– Боря был одним из князей Олицких…
– Как?
– Мой муж до брака со мной был, как бы это выразиться, большой ходок. Первая жена его умерла рано. У него был роман с крепостной… Знаете, этакая почти пасторальная история. Девушка забеременела, Александр Владимирович дал ей вольную и выдал замуж за старика-почтмейстера, который был его доверенным лицом. К сожалению оба супруга умерли, когда Боре не было и десяти лет, и мой муж взял его в свой дом, став ему опекуном и благодетелем. Боря учился наравне с законными детьми Саши, но всегда помнил своё место. Он был очень трезвым человеком.
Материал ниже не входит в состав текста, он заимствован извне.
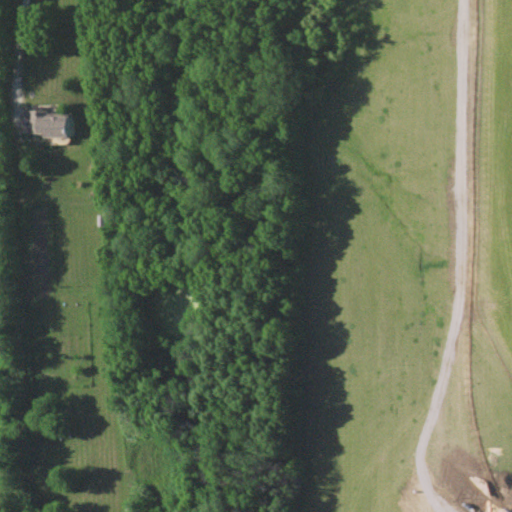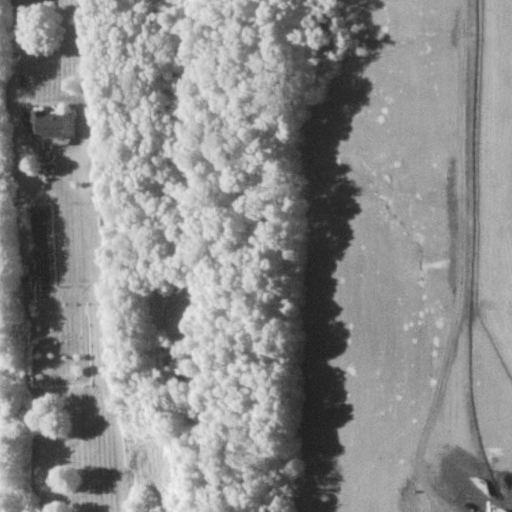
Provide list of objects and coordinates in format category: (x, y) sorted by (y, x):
road: (17, 42)
building: (52, 123)
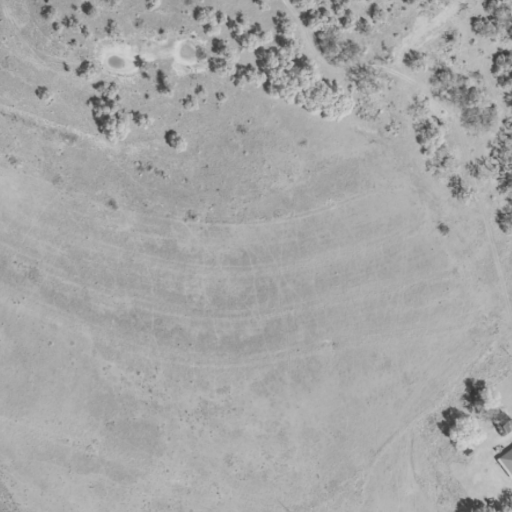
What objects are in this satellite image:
building: (504, 463)
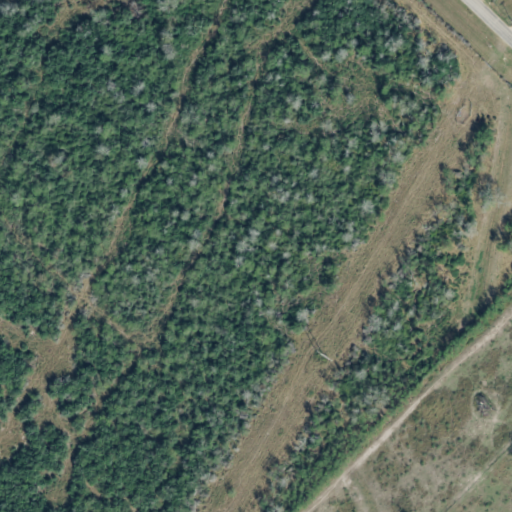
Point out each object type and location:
road: (492, 17)
power tower: (320, 357)
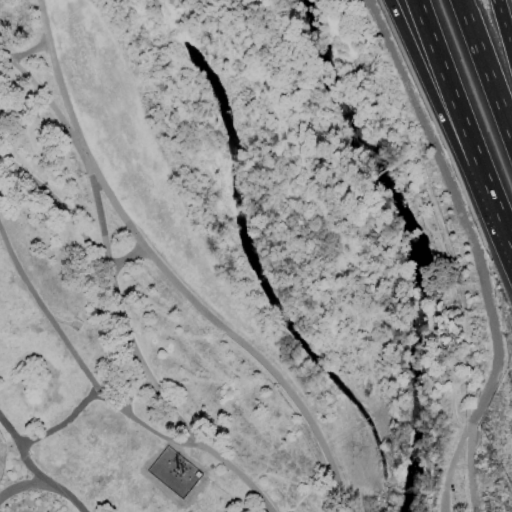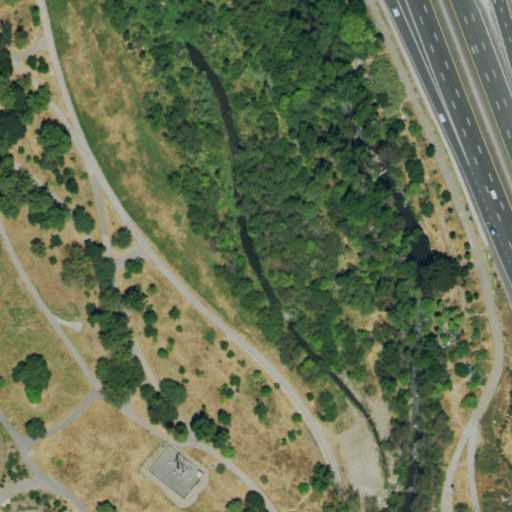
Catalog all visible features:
road: (504, 26)
road: (30, 52)
road: (487, 66)
road: (453, 94)
road: (434, 98)
road: (458, 204)
road: (62, 205)
road: (501, 215)
river: (412, 245)
road: (129, 256)
park: (239, 268)
road: (166, 272)
road: (119, 290)
road: (77, 359)
road: (129, 374)
road: (63, 424)
road: (454, 463)
road: (471, 465)
road: (32, 471)
building: (174, 472)
power substation: (175, 473)
road: (19, 486)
– Вот как… Но Каверзин знал, что является сыном князя?
– Не могу сказать с уверенностью. Не должен был знать. В нашем доме этот факт скрывался. Я узнала о той истории совершенно случайно…
– Откуда же?
– Не всё ли равно! – в голосе княгини послышалось раздражение. – Там, где узнала я, вряд ли мог узнать Боря. Хотя он, может быть, и знал. Я ведь говорила, что он был очень умён. Знал, но не показывал виду.
– А Владимир и Антон? Они знали, что Каверзин их родной брат?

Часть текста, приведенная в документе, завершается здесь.